Opinion
2014-07-30
Gary E. Eisenberg, New City, N.Y., for appellant. Janet DiFiore, District Attorney, White Plains, N.Y. (Hae Jin Liu and Richard Longworth Hecht of counsel), for respondent.
Gary E. Eisenberg, New City, N.Y., for appellant. Janet DiFiore, District Attorney, White Plains, N.Y. (Hae Jin Liu and Richard Longworth Hecht of counsel), for respondent.
Appeal by the defendant from a judgment of the County Court, Westchester County (Zambelli, J.), rendered March 23, 2010, convicting him of robbery in the second degree (two counts), upon a jury verdict, and sentencing him to two concurrent determinate terms of imprisonment of eight years, followed by a period of postrelease supervision of five years.
ORDERED that the judgment is modified, as a matter of discretion in the interest of justice, by reducing the determinate terms of imprisonment imposed from eight years to six years; as so modified, the judgment is affirmed.
Following a jury trial, the defendant was convicted of two counts of robbery in the second degree for two separate robberies that occurred on the same night in Yonkers. The defendant contends that the evidence was legally insufficient to prove that he displayed what appeared to be a firearm ( see Penal Law § 160.10[2][b] ) in the second robbery because the complainant stated that she was 80% sure that the gun was a fake, which it turned out to be. The defendant's contention is unpreserved for appellate review, as his general motion for a trial order of dismissal did not create a question of law for appellate review ( see CPL 470.05[2]; People v. Hawkins, 11 N.Y.3d 484, 492, 872 N.Y.S.2d 395, 900 N.E.2d 946;People v. Finger, 95 N.Y.2d 894, 894, 716 N.Y.S.2d 34, 739 N.E.2d 290;People v. Gray, 86 N.Y.2d 10, 19, 629 N.Y.S.2d 173, 652 N.E.2d 919;People v. Bynum, 70 N.Y.2d 858, 859, 523 N.Y.S.2d 492, 518 N.E.2d 4;People v. Stahl, 53 N.Y.2d 1048, 1050, 442 N.Y.S.2d 488, 425 N.E.2d 876). In any event, his contention is without merit. Moreover, in fulfilling our responsibility to conduct an independent review of the weight of the evidence ( see CPL 470.15[5]; People v. Danielson, 9 N.Y.3d 342, 348, 849 N.Y.S.2d 480, 880 N.E.2d 1), we nevertheless accord great deference to the jury's opportunity to view the witnesses, hear the testimony, and observe demeanor ( see People v. Mateo, 2 N.Y.3d 383, 410, 779 N.Y.S.2d 399, 811 N.E.2d 1053;People v. Bleakley, 69 N.Y.2d 490, 495, 515 N.Y.S.2d 761, 508 N.E.2d 672). Upon reviewing the record here, we are satisfied that the verdict of guilt with respect to the second robbery was not against the weight of the evidence ( see People v. Romero, 7 N.Y.3d 633, 826 N.Y.S.2d 163, 859 N.E.2d 902). The subject complainant testified that she believed that there was a 20% chance that the gun was real, and that she was afraid for her life at time she handed her money to the defendant. “The complainant was not required to call the defendant's bluff, but could resolve any doubts in favor of the risk presented, and the jury could reasonably find that the complainant had believed that the gun displayed might have been real” ( People v. Kaur, 204 A.D.2d 573, 573–574, 612 N.Y.S.2d 66;see People v. Colon, 116 A.D.3d 1234, 984 N.Y.S.2d 438).

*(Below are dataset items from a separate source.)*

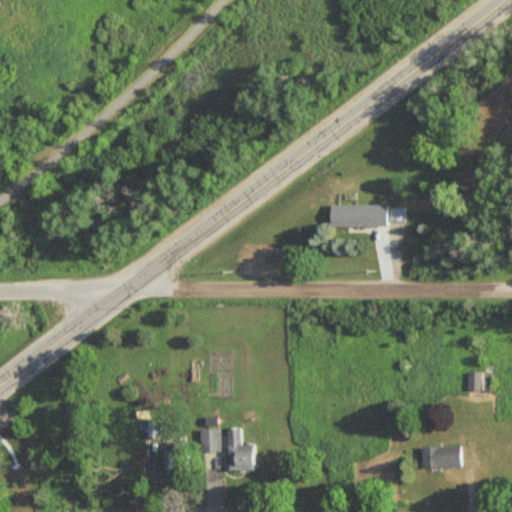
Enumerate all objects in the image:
building: (26, 24)
road: (114, 105)
road: (249, 191)
building: (368, 213)
road: (62, 289)
road: (318, 289)
building: (479, 380)
building: (211, 420)
building: (211, 439)
building: (240, 451)
building: (442, 456)
building: (176, 460)
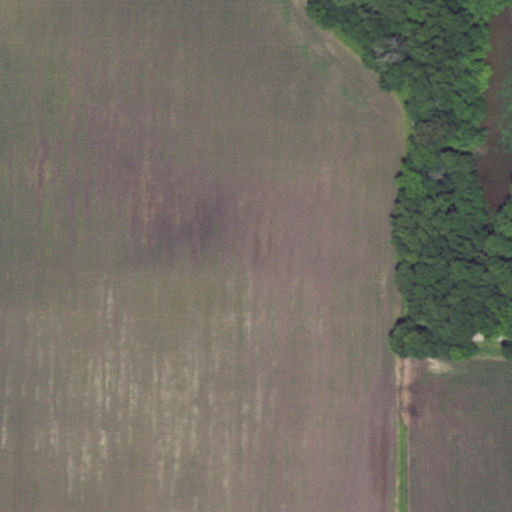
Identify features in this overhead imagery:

The defendant's contention that the evidence was legally insufficient to establish his identity as the perpetrator of the subject crimes is also unpreserved for appellate review ( see CPL 470.05[2]; People v. Hawkins, 11 N.Y.3d at 492, 872 N.Y.S.2d 395, 900 N.E.2d 946;People v. Finger, 95 N.Y.2d at 894, 716 N.Y.S.2d 34, 739 N.E.2d 290;People v. Gray, 86 N.Y.2d at 19, 629 N.Y.S.2d 173, 652 N.E.2d 919;People v. Bynum, 70 N.Y.2d at 859, 523 N.Y.S.2d 492, 518 N.E.2d 4;People v. Stahl, 53 N.Y.2d at 1050, 442 N.Y.S.2d 488, 425 N.E.2d 876). In any event, viewing the evidence in the light most favorable to the prosecution ( see People v. Contes, 60 N.Y.2d 620, 621, 467 N.Y.S.2d 349, 454 N.E.2d 932), we find that it was legally sufficient to establish the defendant's guilt beyond a reasonable doubt. Furthermore, the verdict of guilt was not against the weight of the evidence.
The sentence imposed was excessive to the extent indicated herein. LEVENTHAL, J.P., CHAMBERS, AUSTIN and HINDS–RADIX, JJ., concur.